Predictable
An organization at the Defined Level has established an organizational framework for developing its workforce. At the Predictable Level, the organization manages and exploits the capability created by its framework of workforce competencies. The organization is now able to manage its capability and performance quantitatively. The organization is able to predict its capability for performing work because it can quantify the capability of its workforce and of the competency-based processes they use in performing their assignments.

The framework of workforce competencies enables the organization to better exploit the capabilities of its workforce. There are at least three ways in which this framework can be exploited. First, when competent people perform their assignments using proven competencybased processes, management trusts the results they produce. This trust enables the organization to preserve the results of performing competency-based processes and develop them as organizational assets to be reused by others. In essence, people trust the asset because they trust the methods through which it was produced. When these assets are created and used effectively, learning spreads more rapidly through the organization and productivity rises when reuse replaces redevelopment.
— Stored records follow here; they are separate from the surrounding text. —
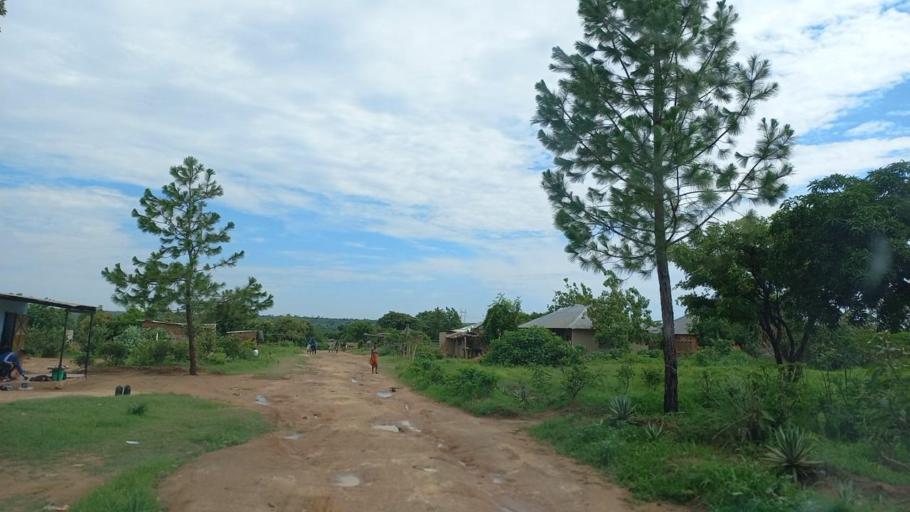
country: ZM
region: Copperbelt
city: Kitwe
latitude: -12.8683
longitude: 28.3347
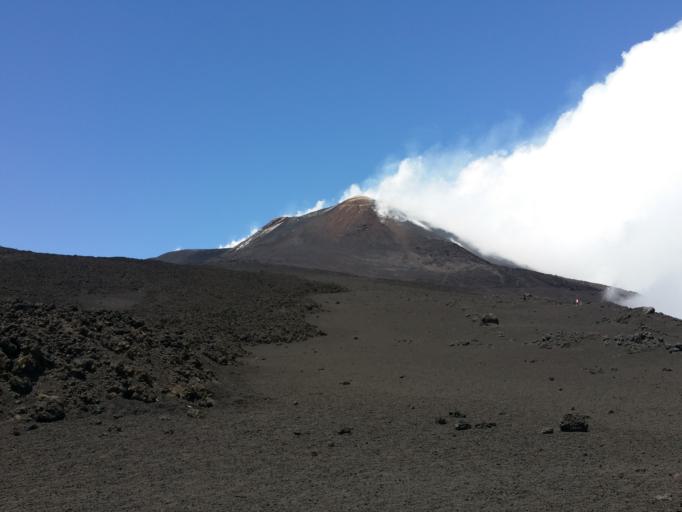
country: IT
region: Sicily
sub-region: Catania
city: Milo
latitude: 37.7324
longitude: 15.0091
Second, this trust also gives managers the confidence they need to empower workgroups. Managers will transfer responsibility and authority for committed work into workgroups only if they believe the members of the workgroup are competent to perform the work and use processes that have been proven effective. When the organization achieves Maturity Level 3, the conditions required for empowerment.competent people, effective processes, and a participatory environment.are established. In achieving Maturity Level 4, management senses less risk in empowering workgroups and is willing to delegate increasingly greater levels of authority for managing day-to-day operations and for performing some of their own workforce practices. Increasingly free of managing operational details, managers at Maturity Level 4 are able to turn their attention to more strategic issues.
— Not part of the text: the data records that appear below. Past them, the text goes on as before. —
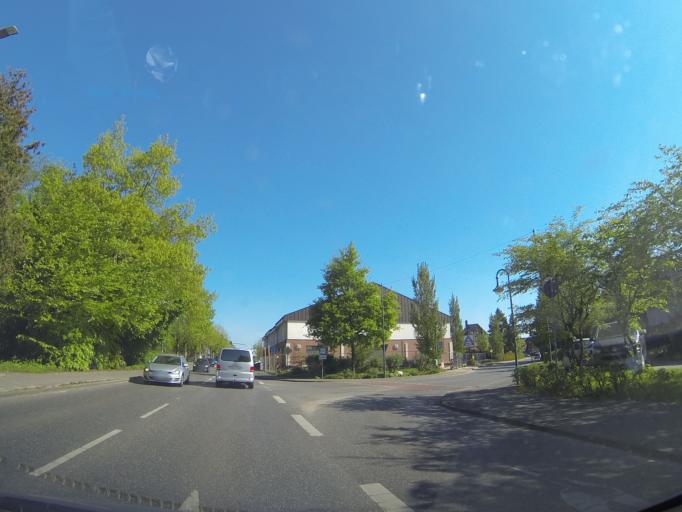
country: DE
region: Schleswig-Holstein
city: Halstenbek
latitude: 53.6338
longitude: 9.8375
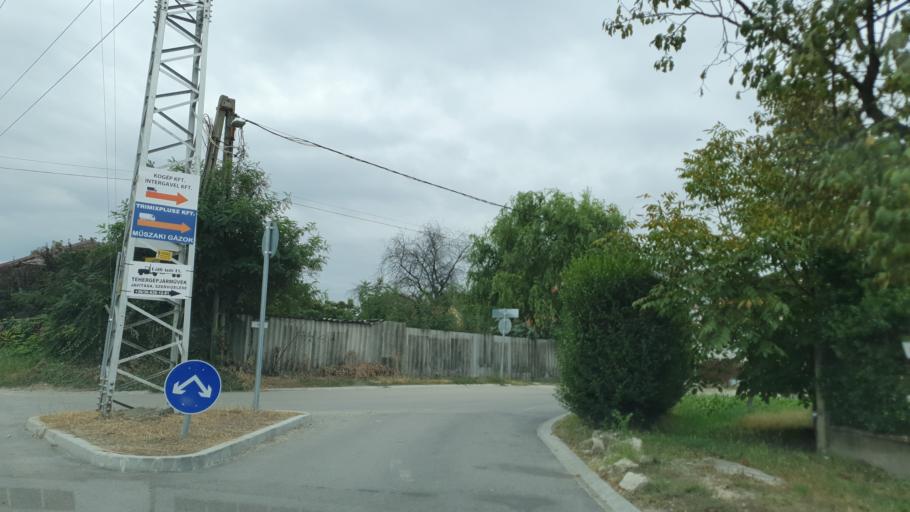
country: HU
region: Budapest
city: Budapest XXIII. keruelet
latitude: 47.3911
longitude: 19.0940
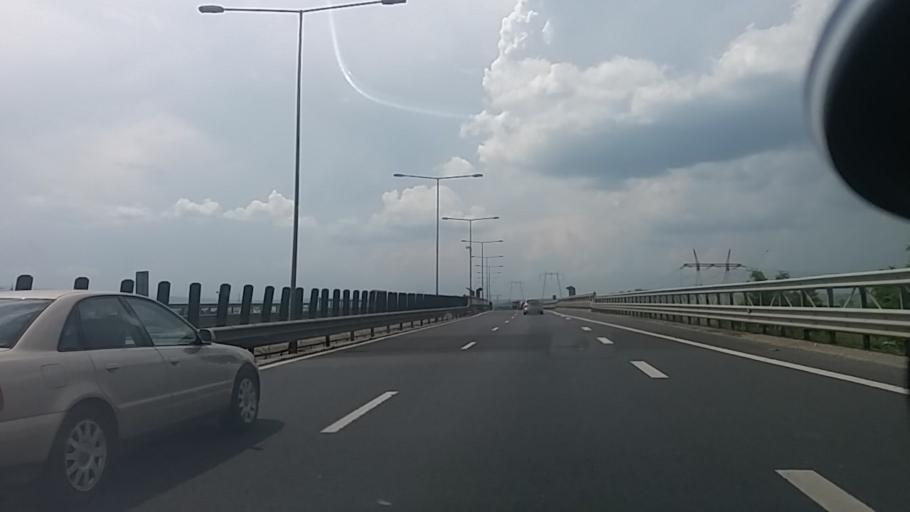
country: RO
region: Sibiu
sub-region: Municipiul Sibiu
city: Sibiu
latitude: 45.8231
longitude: 24.1529
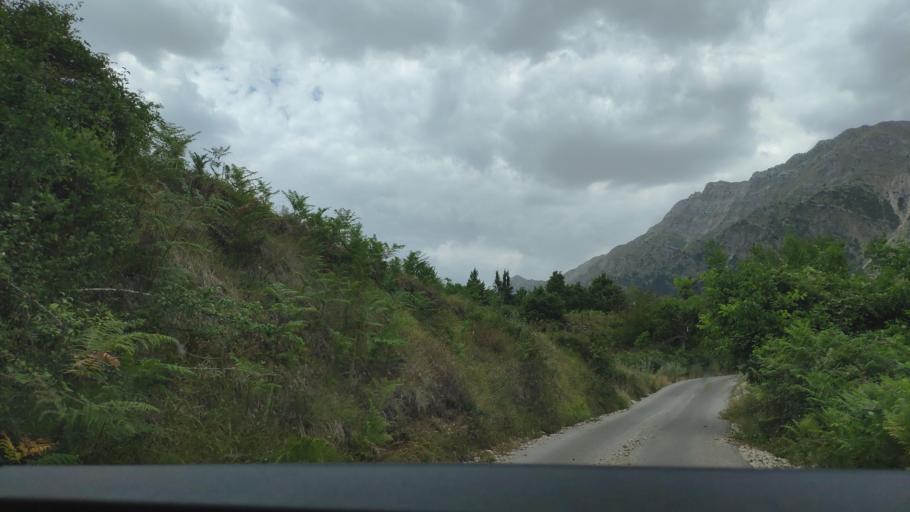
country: GR
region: Epirus
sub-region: Nomos Artas
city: Voulgareli
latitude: 39.4383
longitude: 21.2047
Third, when members of each workforce competency community have mastered their competency-based processes, the organization is able to integrate different competency-based processes into a single multidisciplinary process. At Maturity Level 3, individuals performing different competency based processes manage their mutual dependencies by defining points of coordination. However, their competency-based work is performed largely in isolation of each other’s competency-based processes. However, when competency-based processes have been institutionalized, the organization can begin integrating different competency-based processes into a multidisciplinary process that better integrates the work of several workforce competencies. An example would be the integration of software and hardware design processes into a single product design process where the different competency-based processes are interwoven at every point where they share a potential dependency. Such multidisciplinary processes have proven to accelerate business results.

In addition to exploiting the possibilities enabled by the competency framework, the organization begins to manage its capability quantitatively. Within each unit or workgroup, the performance of competency-based processes most critical for accomplishing business objectives is measured. These measures are used to establish process performance baselines that can be used for managing competency-based processes and assessing the need for corrective action. The creation and use of these baselines and associated measures is similar to methods underlying Six Sigma programs. Although Six Sigma techniques can be used at any level of maturity, the full sophistication of a Six Sigma approach is best enabled at Maturity Level 4. Members of a competency community have immediate data for evaluating their performance and deciding on the need for corrective actions. The immediate availability of process performance data also contributes to the rationale for empowering workgroups to manage their business activities. The organization uses the data generated by competency-based processes to establish process capability baselines for its critical competency-based processes. These baselines can be used for planning, for targeting improvements, and for predicting the organization’s capacity for work. The organization evaluates the impact of workforce practices and activities on the capability of competency-based processes and takes corrective action when necessary. process capability baselines and associated analyses are used as inputs for workforce planning.

The combined availability of workforce capability baselines and process capability baselines for competency-based processes enables both unit and organizational performance to become more predictable. These data allow management to make more accurate predictions about future performance and better decisions about tradeoffs involving workforce capability or process performance issues. The quantitative management capabilities implemented at Maturity Level 4 provide management with better input for strategic decisions, while encouraging delegation of operational details to those at lower organizational levels.